Trump is an unreliable advisor, because he’s an unreliable person.

How can the Brits possibly trust a potential future deal with the guy who says he’d walk away from any deal he didn’t like? https://t.co/Egf0IEfj9W

Trump advises the Brits to ditch the EU without a deal, but then suggests he has a great deal for them.

Why would anyone trust someone who suggests that deals can and should be broken if you don’t like them to make a deal with you that you can count on?

Breakfast of Champions!

Pizza is a better morning meal than a bowl of cereal, says at least one nutritionist.

Pizza! Breakfast of Champions! https://t.co/iovqMJqNnC #health #pizza

Sure, it has more fat than a bowl of cereal (even with whole milk). But it has a lot fewer carbs, less sugar (no mid-morning crash), more protein (feels more filling), and is a wash as to calories.

Just … heat it to a decent temperature, please. We’re not barbarians.

May Game Day!

Got to play lots of game I’d not done before, which is always fun

We had a fine Game Day yesterday, simultaneously celebrating May and the return of the Boy for the summer break.

Best new discovery for me was Pandemic: Reign of Cthulhu, which wedges the cooperative Pandemic rules into scurrying about various Massachusetts towns (Arkham, Dunswich, etc.) trying to stamp out cultists, drive off Shoggoths, and close portals to the elder gods, even as those damned cultists and Shoggoths keep waking the Old Ones up and slowly driving you mad.

Pandemic Cthulhu

I’ve never been a huge Pandemic fan, but for some reason the ruleset worked much better for me with different set dressing. Even though we lost at the last moment.

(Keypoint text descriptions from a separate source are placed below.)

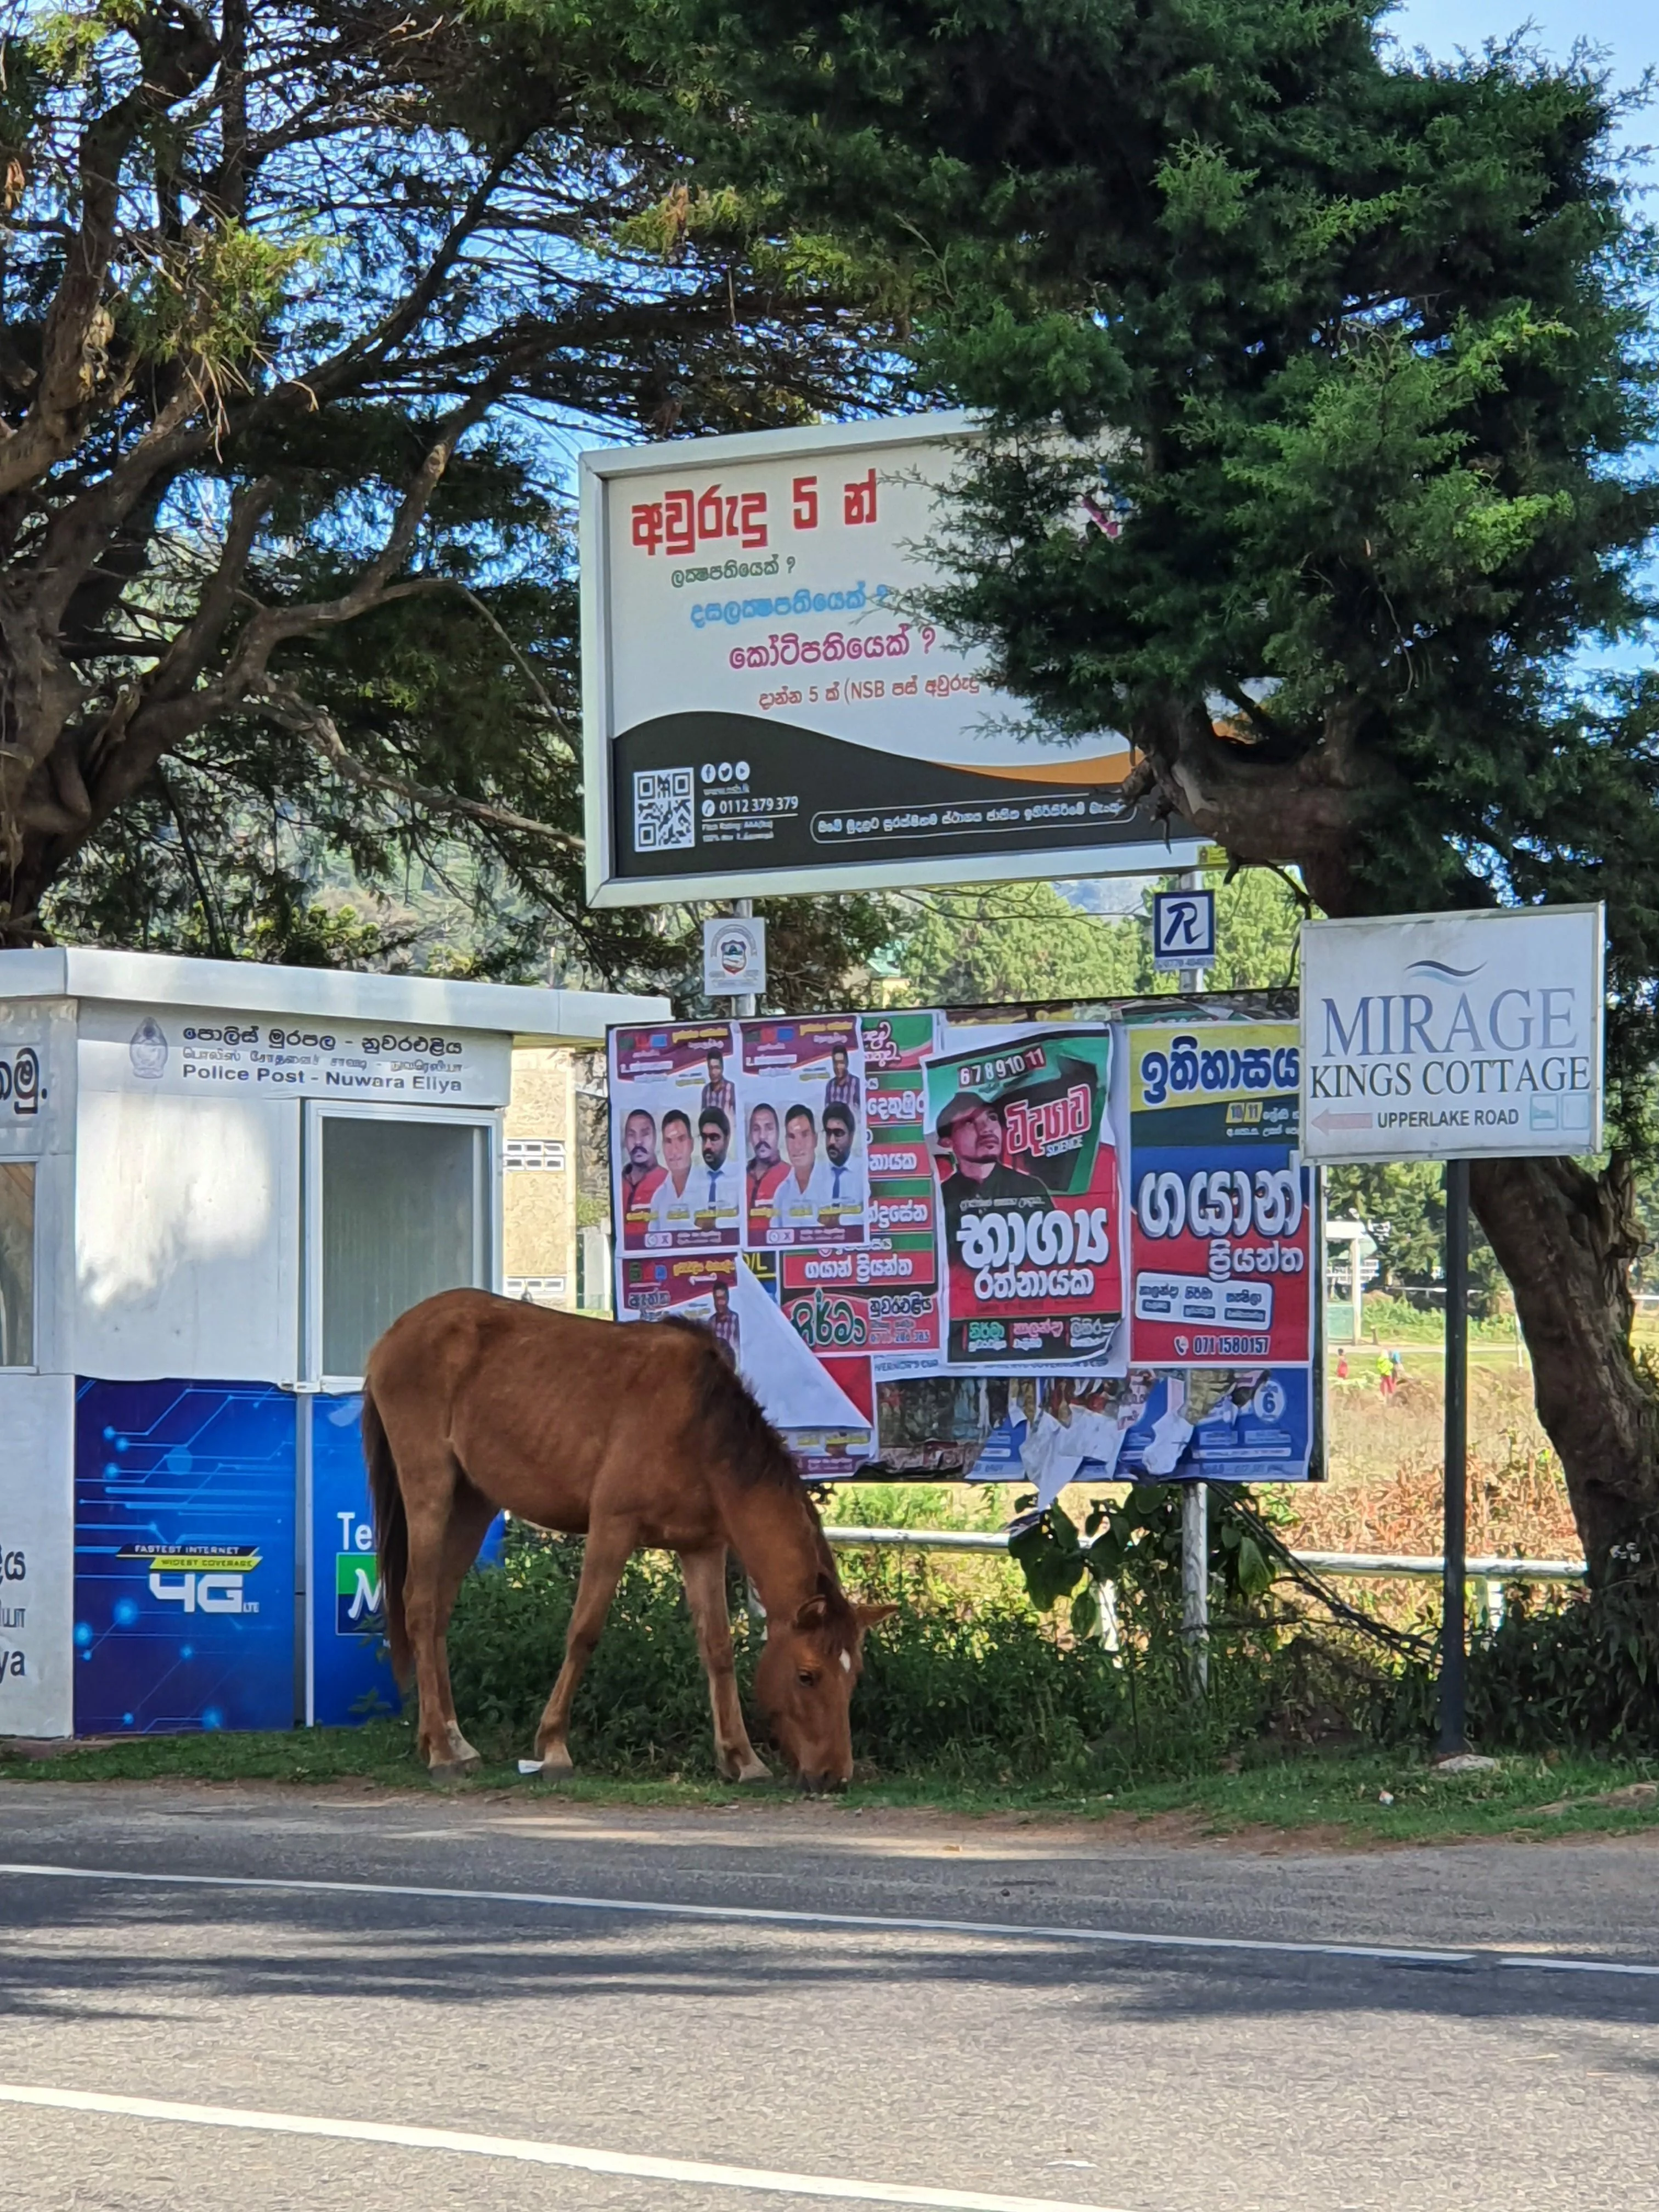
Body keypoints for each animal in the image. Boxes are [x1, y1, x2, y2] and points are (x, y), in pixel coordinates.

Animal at [363, 1291, 898, 1787]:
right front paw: (553, 1746)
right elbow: (584, 1632)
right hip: (430, 1487)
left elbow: (719, 1648)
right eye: (807, 1675)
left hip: (473, 1502)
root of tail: (395, 1334)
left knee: (439, 1611)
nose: (835, 1776)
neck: (700, 1426)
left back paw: (453, 1740)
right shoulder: (612, 1528)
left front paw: (742, 1758)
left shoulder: (703, 1548)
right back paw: (441, 1751)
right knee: (420, 1604)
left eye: (854, 1675)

Another game played in the next room was Stuffed Fables, which looked like great fun — sort of D&D with stuffed animals on preset maps, telling a story. Hope to play it myself next time.

Stuffed Fables

Potion Explosion was another fun one — it’s been here before, but I’d never managed to play it. Simple enough mechanics to make it enjoyable, even with enough strategizing needed to make it interesting, combined with randomizing elements and marbles.

Potion Explosion

Last one I got in on was Azul, which on one level is just sort of a filling-in-patterns, but is gorgeous and tactile and relatively simple and interesting and fun.

Azul

A couple of other games I didn’t get in on included a birthday-requested round of Settlers of Catan, and some folk in the other room having at 5-Minute Marvel and 10 Minutes to Kill; the latter got unenthusiastic-enough reviews that matched my previous play time with it that it may end up going to the donation bin (fun concept and cool art, but just not quite all that in game play).

Good times. Onwards toward Game Day in June!